Bitstack a ainsi rejoint la promotion Summer 2022, permettant à ses cofondateurs de passer trois mois au cœur de la Silicon Valley. Mounir Laggoune, lui, n'a pas eu cette chance : la promotion Winter 2021 de Finary s'est tenue à distance, en pleine crise sanitaire. Mais même à travers un écran, la magie a opéré. "Les fondateurs de Stripe, Coinbase et Airbnb nous ont raconté leur histoire pendant des workshops. C'était concret et inspirant", se souvient le dirigeant. " On nous a expliqué que cinq à dix entreprises de la promotion deviendraient des licornes. Et chaque semaine, on voyait d'anciennes start-up passées par YC entrer en bourse. C'était fou. Y Combinator, c'est vraiment l'incarnation du rêve américain".
Des points d'étape toutes les 2 semaines
Le programme ne se résume toutefois pas à écouter les anciens et à admirer leurs succès. Pendant trois mois, les start-up doivent surtout travailler intensément.

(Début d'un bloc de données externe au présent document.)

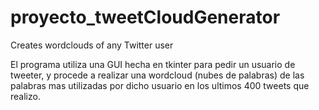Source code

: # proyecto_tweetCloudGenerator
Creates wordclouds of any Twitter user

El programa utiliza una GUI hecha en tkinter para pedir un usuario de tweeter, y procede a realizar una wordcloud (nubes de palabras) de las palabras
mas utilizadas por dicho usuario en los ultimos 400 tweets que realizo.

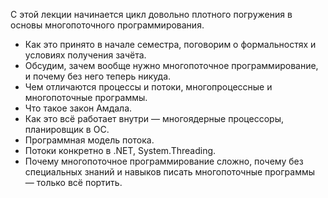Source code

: С этой лекции начинается цикл довольно плотного погружения в основы многопоточного программирования.

- Как это принято в начале семестра, поговорим о формальностях и условиях получения зачёта.
- Обсудим, зачем вообще нужно многопоточное программирование, и почему без него теперь никуда.
- Чем отличаются процессы и потоки, многопроцессные и многопоточные программы.
- Что такое закон Амдала.
- Как это всё работает внутри — многоядерные процессоры, планировщик в ОС.
- Программная модель потока.
- Потоки конкретно в .NET, System.Threading.
- Почему многопоточное программирование сложно, почему без специальных знаний и навыков писать многопоточные программы — только всё портить.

Réparties en sous-groupes, elles sont accompagnées par cinq partners et doivent, toutes les deux semaines, présenter leurs progrès devant leurs pairs. "Lors de ces sessions, on partage nos résultats par rapport à l'objectif qu'on s'était fixé comme par exemple atteindre un certain nombre d'utilisateurs ou un niveau de revenus donné. Ensuite, on définit un nouveau cap pour les deux semaines suivantes, on fait le bilan, et ainsi de suite", détaille Alexandre Roubaud. "On est un peu en mission commando. La cadence est très soutenue mais elle impose l'action", ajoute de son côté Mounir Laggoune.

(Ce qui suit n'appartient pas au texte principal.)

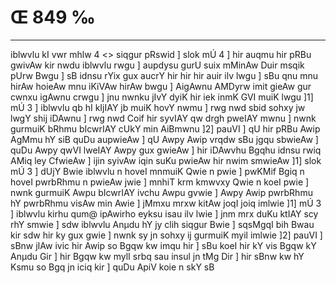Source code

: # Œ 849 ‰
---
iblwvlu kI vwr mhlw 4
<> siqgur pRswid ]
slok mÚ 4 ] hir auqmu hir pRBu gwivAw kir nwdu iblwvlu rwgu ] aupdysu
gurU suix mMinAw Duir msqik pUrw Bwgu ] sB idnsu rYix gux aucrY hir hir
hir auir ilv lwgu ] sBu qnu mnu hirAw hoieAw mnu iKiVAw hirAw bwgu ]
AigAwnu AMDyrw imit gieAw gur cwnxu igAwnu crwgu ] jnu nwnku jIvY
dyiK hir iek inmK GVI muiK lwgu ]1] mÚ 3 ] iblwvlu qb hI kIjIAY
jb muiK hovY nwmu ] rwg nwd sbid sohxy jw lwgY shij iDAwnu ] rwg nwd
Coif hir syvIAY qw drgh pweIAY mwnu ] nwnk gurmuiK bRhmu bIcwrIAY cUkY
min AiBmwnu ]2] pauVI ] qU hir pRBu Awip AgMmu hY siB quDu aupwieAw ]
qU Awpy Awip vrqdw sBu jgqu sbwieAw ] quDu Awpy qwVI lweIAY Awpy gux
gwieAw ] hir iDAwvhu Bgqhu idnsu rwiq AMiq ley CfwieAw ] ijin
syivAw iqin suKu pwieAw hir nwim smwieAw ]1] slok mÚ 3 ] dUjY Bwie
iblwvlu n hoveI mnmuiK Qwie n pwie ] pwKMif Bgiq n hoveI pwrbRhmu n
pwieAw jwie ] mnhiT krm kmwvxy Qwie n koeI pwie ] nwnk gurmuiK
Awpu bIcwrIAY ivchu Awpu gvwie ] Awpy Awip pwrbRhmu hY pwrbRhmu visAw
min Awie ] jMmxu mrxw kitAw joqI joiq imlwie ]1] mÚ 3 ] iblwvlu
kirhu qum@ ipAwirho eyksu isau ilv lwie ] jnm mrx duKu ktIAY scy rhY
smwie ] sdw iblwvlu Anµdu hY jy clih siqgur Bwie ] sqsMgqI bih Bwau
kir sdw hir ky gux gwie ] nwnk sy jn sohxy ij gurmuiK myil imlwie
]2] pauVI ] sBnw jIAw ivic hir Awip so Bgqw kw imqu hir ] sBu
koeI hir kY vis Bgqw kY Anµdu Gir ] hir Bgqw kw mylI srbq sau
insul jn tMg Dir ] hir sBnw kw hY Ksmu so Bgq jn iciq kir ] quDu
ApiV koie n skY sB
####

A la fin des trois mois, le programme se conclut par le fameux demo day : devant près de 2 500 investisseurs, les fondateurs doivent pitcher leur start-up en seulement une minute à l'aide d'une unique slide. "C'est un peu l'objectif final du programme. On se rend compte à quel point on peut dire beaucoup de choses en une seule slide", note Mounir Laggoune. "Ce jour-là, le rapport de force avec les investisseurs est inversé. C'est eux qui sont en concurrence et qui viennent nous parler". A l'issue de ce demo day, Finary et Bitstack ont toutes les deux levé deux millions d'euros. Et preuve que l'aventure ne s'arrête pas là, Y Combinator a continué de participer aux tours de table ultérieurs des deux start-up, plusieurs années après leur passage dans le programme.
Réseau et tampon YC
Selon les deux entrepreneurs, au-delàs des investissements, les bénéfices de l'incubation se prolongent bien au-delà des trois mois du programme. Le label YC continue de leur ouvrir des portes : "On a un peu un tampon Y Combinator qui nous confère une vraie crédibilité, notamment auprès des investisseurs", reconnaît Alexandre Roubaud. Mais l'apport le plus précieux reste sans doute le réseau : "On a un groupe WhatsApp avec les autres entrepreneurs français passés par l'incubateur. On s'entraide beaucoup. C'est un peu comme si on avait fait la même école", confie Mounir Laggoune. Et il n'y a pas que les élèves qui gardent contact. Même les professeurs restent disponibles : "On échange chaque trimestre avec les partners de notre promotion", apprécie Alexandre Roubaud. Un accompagnement de A à… Y.